KASHA
Lore
Kasha is a yokai whose name, 火車, originally meant fire cart, the blazing wagon demons used to ferry sinners' souls to hell. Over time, that faceless engine of punishment merged with the image of a cat, turning into a sentient, necro-vampiric predator. In Japanese monster taxonomy, the Kasha is classed as a kind of bakeneko, an evolved nekomata, yet unlike European blood-drinkers, it feeds not on blood but on fresh human remains. One typical scene has the creature leaping from a rooftop to snatch a body straight out of its coffin during a funeral service.
In appearance, Kasha are large, upright-walking cats, often standing taller than a grown man. They usually manifest at night or amidst heavy rainfall. Telltale features include ember-red pupils, enormous claws, a split tail, and a constant sheath of hellfire that neither rain nor wind can snuff out. Their arrival is often accompanied by dark thunderclouds and sudden, violent gusts of wind; the monster itself is frequently depicted balancing on flaming wheels, a nod to its mythological origins as a soul-transporter.

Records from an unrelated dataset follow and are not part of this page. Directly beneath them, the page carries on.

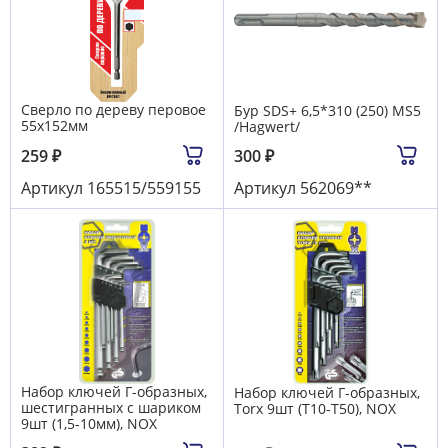
Сверло по дереву перовое
Бур SDS+ 6,5*310 (250) MS5
55х152мм
/Hagwert/
259
₽
300
₽
Артикул
165515/559155
Артикул
562069**
Набор ключей Г-образных,
Набор ключей Г-образных,
шестигранных с шариком
Тоrх 9шт (T10-T50), NOX
9шт (1,5-10мм), NOX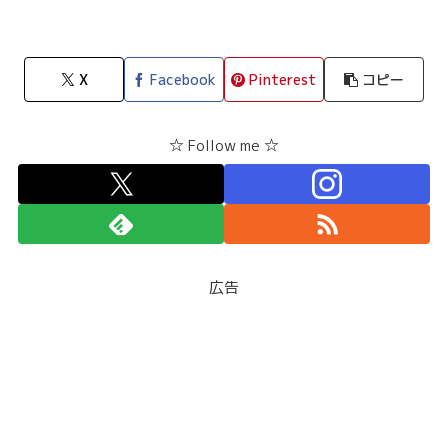
X
Facebook
Pinterest
コピー
☆ Follow me ☆
広告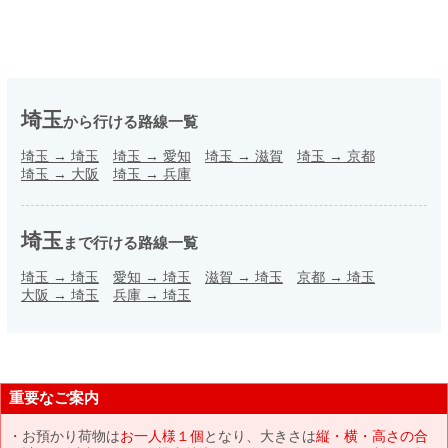
埼玉
から行ける路線一覧
埼玉
→
埼玉
埼玉
→
愛知
埼玉
→
滋賀
埼玉
→
京都
埼玉
→
大阪
埼玉
→
兵庫
埼玉
まで行ける路線一覧
埼玉
→
埼玉
愛知
→
埼玉
滋賀
→
埼玉
京都
→
埼玉
大阪
→
埼玉
兵庫
→
埼玉
重要なご案内
お預かり荷物は
お一人様１個
となり、大きさは
縦・横・高さの合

Folk belief says an ordinary cat transforms into this yokai only in extreme old age, around a hundred years, once its tail has grown unusually long and split in two. To seal the transformation, the century-old cat must leap over a human coffin during a burial. Once the change is complete, the Kasha gains the power to abduct corpses for consumption or even briefly reanimate them as zombie marionettes, using its hellfire to pull the strings of the dead to confuse or terrify the living.

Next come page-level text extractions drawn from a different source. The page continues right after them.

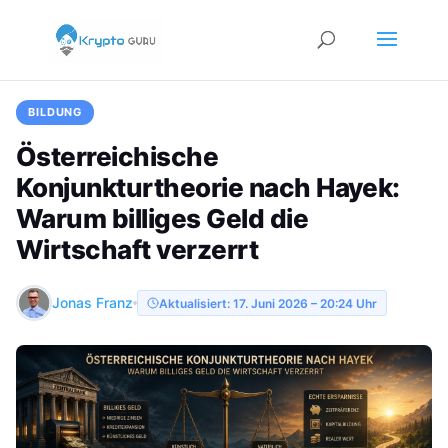
BILDUNG
Österreichische
Konjunkturtheorie nach Hayek:
Warum billiges Geld die
Wirtschaft verzerrt
Jonas Franz
Aktualisiert: 17. Juni 2026 – 20:24 Uhr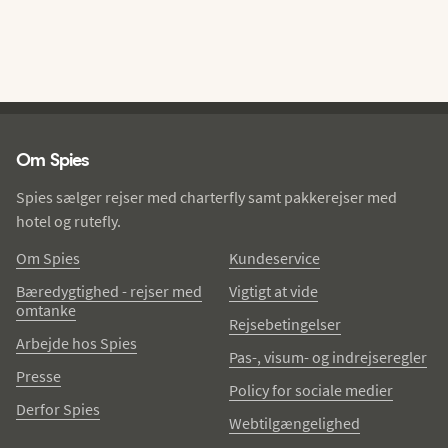
Spies - sidefod
Om Spies
Spies sælger rejser med charterfly samt pakkerejser med
hotel og rutefly.
Om Spies
Kundeservice
Bæredygtighed - rejser med
Vigtigt at vide
omtanke
Rejsebetingelser
Arbejde hos Spies
Pas-, visum- og indrejseregler
Presse
Policy for sociale medier
Derfor Spies
Webtilgængelighed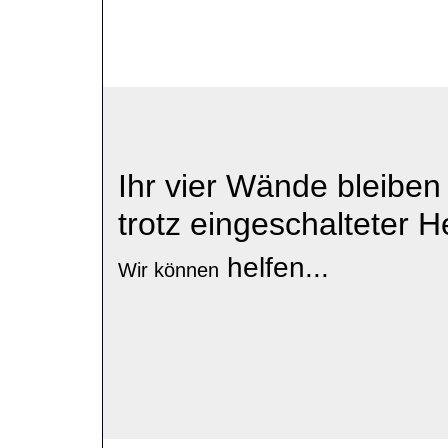
Ihr vier Wände bleibe
trotz
eingeschalteter H
helfen...
Wir können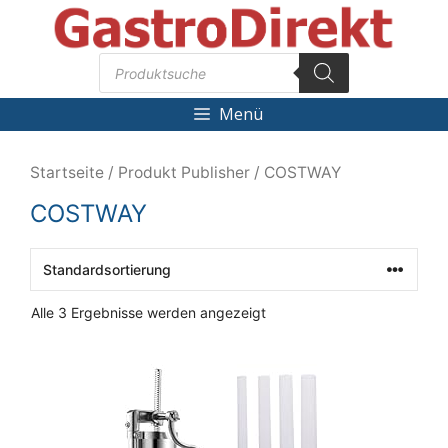
Zum
Inhalt
Products
springen
search
Menü
Startseite
/ Produkt Publisher / COSTWAY
COSTWAY
Alle 3 Ergebnisse werden angezeigt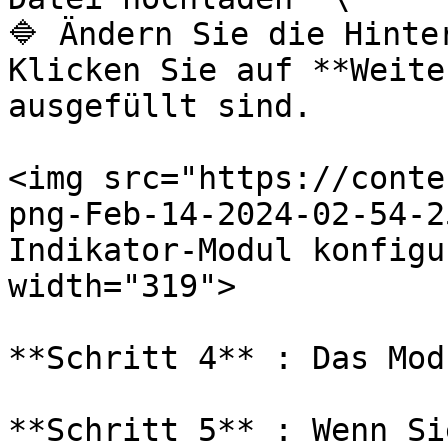
🔷 Ändern Sie die Hinter
Klicken Sie auf **Weite
ausgefüllt sind.

<img src="https://conte
png-Feb-14-2024-02-54-2
Indikator-Modul konfigu
width="319">

**Schritt 4** : Das Mod
**Schritt 5** : Wenn Si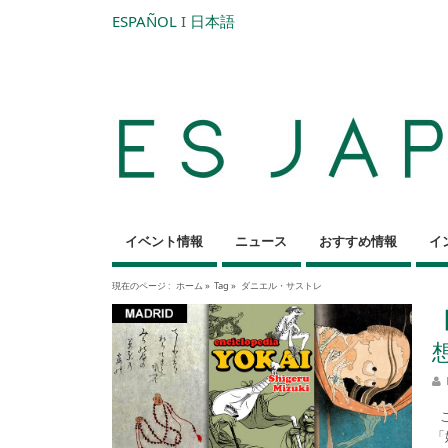
ESPAÑOL
I
日本語
イベント情報
ニュース
おすすめ情報
イ
現在のページ :
ホーム
»
Tag »
ダニエル・サストレ
こ
「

In everyday life, a Kasha hides among people by posing as a common stray or even a docile house pet, secretly stalking a potential victim or watching for the next funeral procession. Beyond human settlements, its strongholds are thought to be ancient Buddhist temples or sprawling, overgrown graveyards. Encountering one is considered a sign of terrible karma, and priests are often called upon to perform special rites to keep the flaming cat from descending upon a grieving family's home.